Thursday, February 02, 2006
Today
I feel better. I'm still sinusy but it's better than yesterday. So I didn't go to the doctor. If I take a turn for the worse, I will go.
Went to Al's last night. Took him his resume that I created. I should do more of them for a fee... mine looked impressive. He was so shocked.
Since I didn't feel so well, we hung out on the couch and talked. He made a light supper but I wasn't hungry.
I keep waiting for the little things to get on my nerves...little things, like his disorganization when doing a project or his tendency to be a night owl and run the television wide open...but so far they aren't bothering me. Maybe it's because we have space from each other. He's not here every day and when we do get together, it's fun.
It's amazing how calm I am...so serene and he's always running around trying to do too many things at once. When he gets overwhelmed, I get up and quietly settle things down.
Someone asked me if I would tire of him quickly, since I know him so well. That's a good question. Maybe...maybe not. He's a complex person...the kind I crave and with complexity, there is rarely boredom. It's also like this... I'm not worrying about our March or our September or next year...I'm just taking things as they come. No expectations other than a good time.
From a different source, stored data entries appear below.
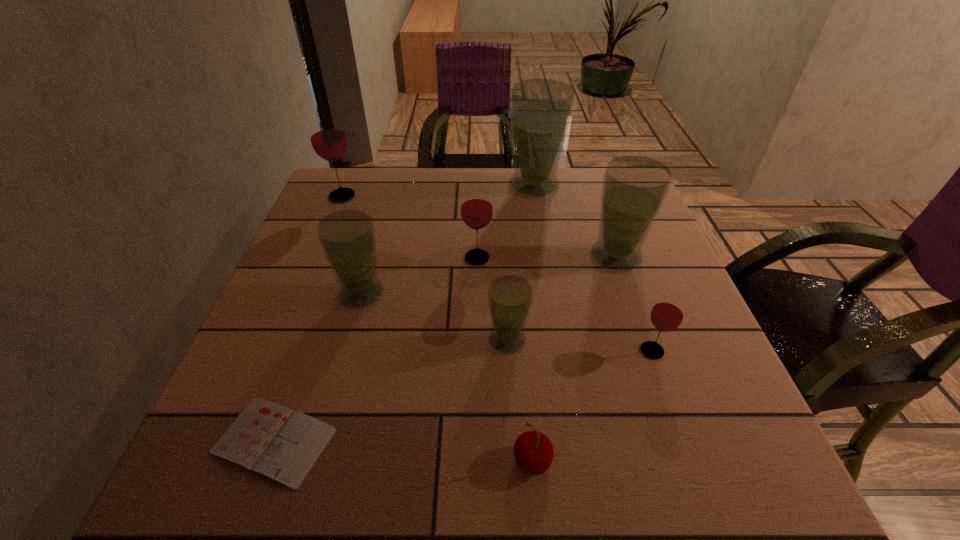
Identify the location of red glass that can be found as the second closest to the smallest blue glass. (667, 314).

Identify the location of red glass that is the second closest one to the diary. (667, 314).

Where is `free point that satisfies the following two spatial constraints: 1. on the back side of the rightmost red glass; 2. on the left side of the red cherry`? Image resolution: width=960 pixels, height=540 pixels. free point that satisfies the following two spatial constraints: 1. on the back side of the rightmost red glass; 2. on the left side of the red cherry is located at coordinates coord(522,351).

Where is `vacant area that satisfies the following two spatial constraints: 1. on the back side of the second red glass from left to right; 2. on the left side of the second glass from left to right`? This screenshot has width=960, height=540. vacant area that satisfies the following two spatial constraints: 1. on the back side of the second red glass from left to right; 2. on the left side of the second glass from left to right is located at coordinates (372, 258).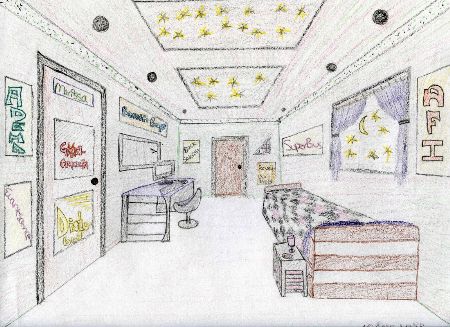
I want to click on chair, so (196, 209).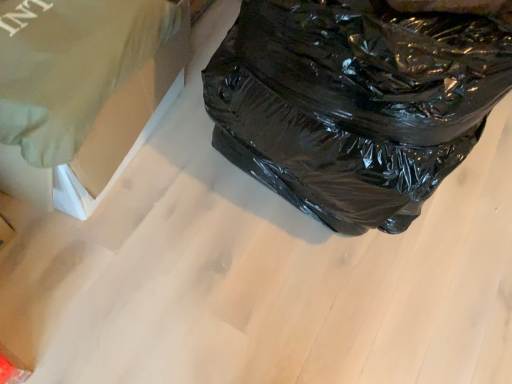
This screenshot has width=512, height=384. Identify the location of green fabric at upper left. (82, 91).

Describe the element at coordinates (82, 91) in the screenshot. I see `green fabric at upper left` at that location.

What do you see at coordinates (354, 103) in the screenshot?
I see `black plastic bag at right` at bounding box center [354, 103].

You are a GUI agent. You are given a task and a screenshot of the screen. Output one action in this format:
    pyautogui.click(x=<x>, y=<y>)
    Task: Click on the black plastic bag at right
    The height and width of the screenshot is (384, 512).
    Given the screenshot: What is the action you would take?
    pyautogui.click(x=354, y=103)

Measure the distance between point (500, 36) and camera.

Point (500, 36) is 32.60 inches away from camera.

You are a GUI agent. You are given a task and a screenshot of the screen. Output one action in this format:
    pyautogui.click(x=<x>, y=<y>)
    Task: Click on the green fabric at upper left
    The width and height of the screenshot is (512, 384).
    Given the screenshot: What is the action you would take?
    pyautogui.click(x=82, y=91)

Is green fabric at upper left to the left of black plastic bag at right from the viewer's perspective?

Correct, you'll find green fabric at upper left to the left of black plastic bag at right.

Between green fabric at upper left and black plastic bag at right, which one is positioned in front?

black plastic bag at right is more forward.

Which is further, (112, 172) or (236, 113)?

Point (112, 172)

From the image's perspective, is green fabric at upper left located beneath black plastic bag at right?

Yes.

From a real-world perspective, which is physically below, green fabric at upper left or black plastic bag at right?

From a 3D spatial view, green fabric at upper left is below.

In the scene shown: Is green fabric at upper left thinner than black plastic bag at right?

Correct, the width of green fabric at upper left is less than that of black plastic bag at right.

Can you confirm if green fabric at upper left is shorter than black plastic bag at right?

Yes, green fabric at upper left is shorter than black plastic bag at right.

Can you confirm if green fabric at upper left is bigger than black plastic bag at right?

Actually, green fabric at upper left might be smaller than black plastic bag at right.

Would you say black plastic bag at right is part of green fabric at upper left's contents?

No, green fabric at upper left does not contain black plastic bag at right.

Are green fabric at upper left and black plastic bag at right beside each other?

No, green fabric at upper left is not beside black plastic bag at right.

Is black plastic bag at right at the back of green fabric at upper left?

green fabric at upper left does not have its back to black plastic bag at right.

Can you tell me how much green fabric at upper left and black plastic bag at right differ in facing direction?

There is a 12-degree angle between the facing directions of green fabric at upper left and black plastic bag at right.

Measure the distance between green fabric at upper left and black plastic bag at right.

green fabric at upper left and black plastic bag at right are 16.52 inches apart.

Find the location of a particular element. The image size is (512, 384). plastic bag that appears on the right of green fabric at upper left is located at coordinates (354, 103).

Is black plastic bag at right to the right of green fabric at upper left from the viewer's perspective?

Correct, you'll find black plastic bag at right to the right of green fabric at upper left.

Which object is further away from the camera taking this photo, black plastic bag at right or green fabric at upper left?

green fabric at upper left.

Is point (348, 84) in front of point (131, 82)?

Yes.

From the image's perspective, does black plastic bag at right appear lower than green fabric at upper left?

No.

From a real-world perspective, who is located lower, black plastic bag at right or green fabric at upper left?

green fabric at upper left.

Between black plastic bag at right and green fabric at upper left, which one has smaller width?

Thinner between the two is green fabric at upper left.

Can you confirm if black plastic bag at right is taller than green fabric at upper left?

Yes, black plastic bag at right is taller than green fabric at upper left.

Considering the sizes of objects black plastic bag at right and green fabric at upper left in the image provided, who is smaller, black plastic bag at right or green fabric at upper left?

Smaller between the two is green fabric at upper left.

Is black plastic bag at right not within green fabric at upper left?

Yes.

Are black plastic bag at right and green fabric at upper left far apart?

No, there isn't a large distance between black plastic bag at right and green fabric at upper left.

Is black plastic bag at right turned away from green fabric at upper left?

Yes, black plastic bag at right's orientation is away from green fabric at upper left.

In the scene shown: How different are the orientations of black plastic bag at right and green fabric at upper left in degrees?

black plastic bag at right and green fabric at upper left are facing 12 degrees away from each other.

Measure the distance between black plastic bag at right and green fabric at upper left.

black plastic bag at right and green fabric at upper left are 16.52 inches apart.

This screenshot has height=384, width=512. In order to click on cardboard box below the black plastic bag at right (from the image's perspective) in this screenshot , I will do `click(82, 91)`.

Image resolution: width=512 pixels, height=384 pixels. Identify the location of plastic bag above the green fabric at upper left (from the image's perspective). (354, 103).

I want to click on plastic bag in front of the green fabric at upper left, so click(354, 103).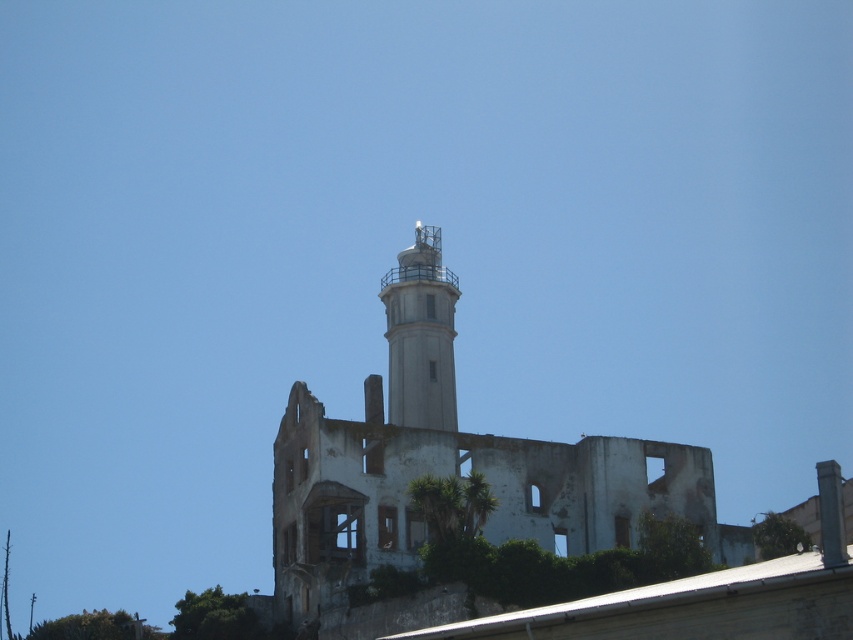
Can you confirm if white weathered concrete ruins at center is smaller than white concrete tower at center?

No, white weathered concrete ruins at center is not smaller than white concrete tower at center.

Is white weathered concrete ruins at center below white concrete tower at center?

Yes, white weathered concrete ruins at center is below white concrete tower at center.

Between point (299, 512) and point (399, 275), which one is positioned in front?

Point (299, 512) is more forward.

You are a GUI agent. You are given a task and a screenshot of the screen. Output one action in this format:
    pyautogui.click(x=<x>, y=<y>)
    Task: Click on the white weathered concrete ruins at center
    
    Given the screenshot: What is the action you would take?
    pyautogui.click(x=451, y=465)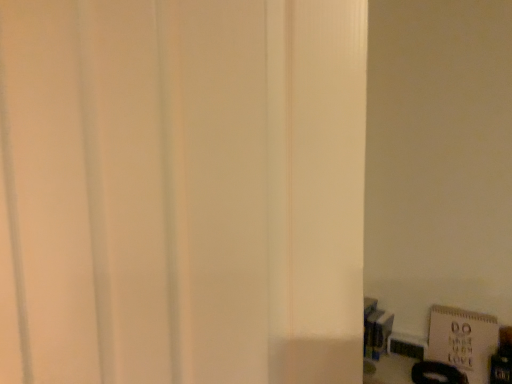
Question: Can you confirm if white matte door at center is bigger than white matte bulletin board at lower right?

Choices:
 (A) no
 (B) yes

Answer: (B)

Question: Is white matte door at center to the left of white matte bulletin board at lower right from the viewer's perspective?

Choices:
 (A) no
 (B) yes

Answer: (B)

Question: Does white matte door at center have a lesser width compared to white matte bulletin board at lower right?

Choices:
 (A) no
 (B) yes

Answer: (A)

Question: Does white matte door at center have a smaller size compared to white matte bulletin board at lower right?

Choices:
 (A) yes
 (B) no

Answer: (B)

Question: Can you confirm if white matte door at center is wider than white matte bulletin board at lower right?

Choices:
 (A) no
 (B) yes

Answer: (B)

Question: Is white matte door at center positioned behind white matte bulletin board at lower right?

Choices:
 (A) yes
 (B) no

Answer: (B)

Question: Is white matte bulletin board at lower right with white matte door at center?

Choices:
 (A) no
 (B) yes

Answer: (A)

Question: Can you confirm if white matte bulletin board at lower right is positioned to the left of white matte door at center?

Choices:
 (A) yes
 (B) no

Answer: (B)

Question: Does white matte bulletin board at lower right appear on the right side of white matte door at center?

Choices:
 (A) no
 (B) yes

Answer: (B)

Question: Can you confirm if white matte bulletin board at lower right is wider than white matte door at center?

Choices:
 (A) yes
 (B) no

Answer: (B)

Question: From a real-world perspective, is white matte bulletin board at lower right located beneath white matte door at center?

Choices:
 (A) no
 (B) yes

Answer: (B)

Question: Can you confirm if white matte bulletin board at lower right is shorter than white matte door at center?

Choices:
 (A) no
 (B) yes

Answer: (B)

Question: Is white matte door at center taller or shorter than white matte bulletin board at lower right?

Choices:
 (A) short
 (B) tall

Answer: (B)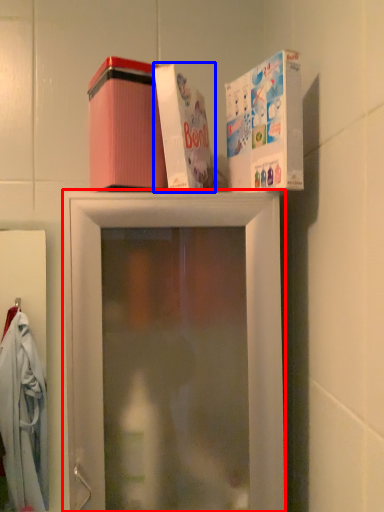
Question: Which object appears closest to the camera in this image, shelf (highlighted by a red box) or box (highlighted by a blue box)?

Choices:
 (A) shelf
 (B) box

Answer: (A)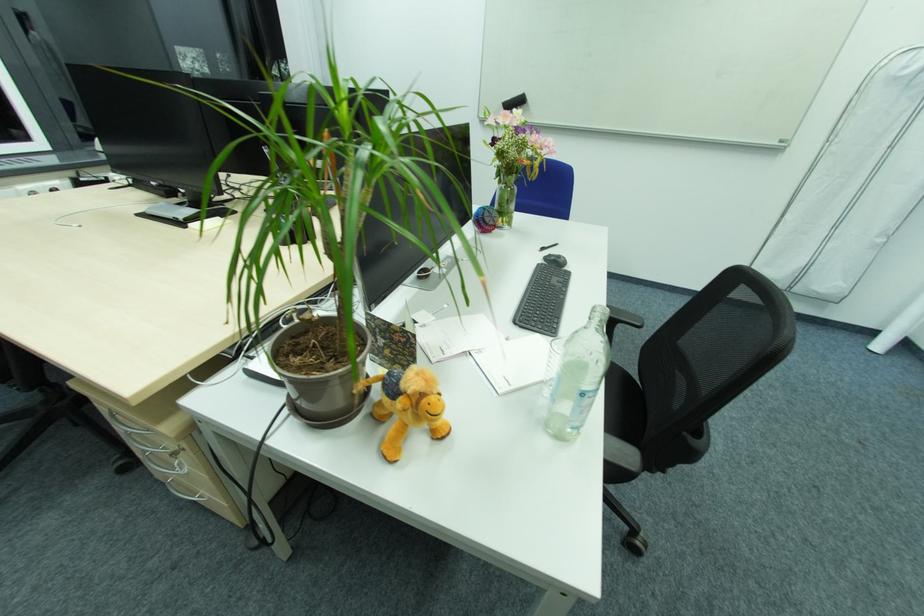
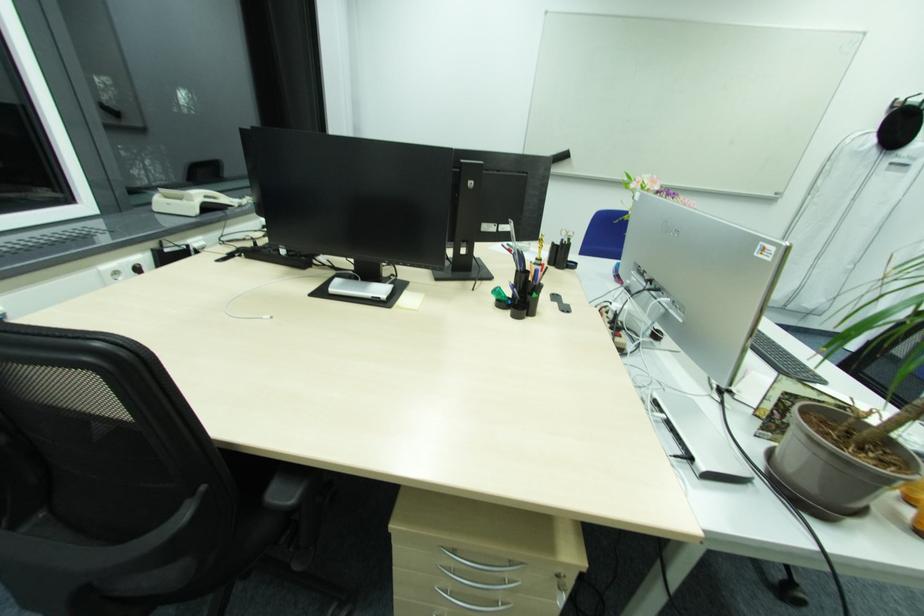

He says we're having a quiet Superbowl Weekend... only he and I. Since it's such a 'guy' weekend...with all the football and chicken wings and chili and other heavy foods, I thought he would want to spend it with his buddies. But he says not. I'm betting the game will be over long before his food is ready. lol
I'm still fighting this stupid system. My favorite photo retouch program won't work for long. It keeps freezing. I'm slowly getting caught up. I hope by Saturday to be up to date on stuff. Then Monday, I'll try to organize my workstation. It's a mess!
On the way back from Al's this morning, I could hear DJ JD loud and clear. Since our Oldies station is no more, it was great to hear his. I miss those old tunes. They're great for driving.